── Input data ──

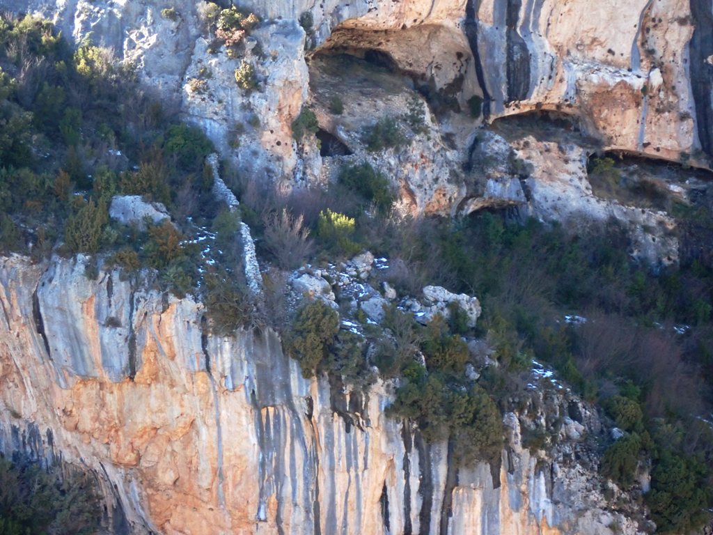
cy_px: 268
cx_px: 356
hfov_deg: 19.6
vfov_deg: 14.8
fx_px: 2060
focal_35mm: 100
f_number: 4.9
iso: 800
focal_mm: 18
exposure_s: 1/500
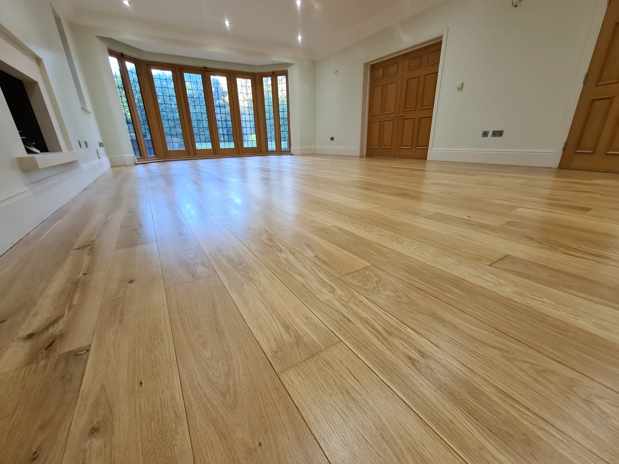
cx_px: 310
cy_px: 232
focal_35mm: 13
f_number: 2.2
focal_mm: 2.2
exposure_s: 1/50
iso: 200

───
── Input data ──

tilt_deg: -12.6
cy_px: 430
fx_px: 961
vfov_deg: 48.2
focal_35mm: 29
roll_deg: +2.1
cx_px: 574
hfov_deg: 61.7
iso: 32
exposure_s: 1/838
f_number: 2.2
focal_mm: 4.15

───

Problem description - Repeat, character for character, the lines of the material above from the line with "focal_35mm: 29" through the line with "focal_mm: 4.15".

Expected output -
focal_35mm: 29
roll_deg: +2.1
cx_px: 574
hfov_deg: 61.7
iso: 32
exposure_s: 1/838
f_number: 2.2
focal_mm: 4.15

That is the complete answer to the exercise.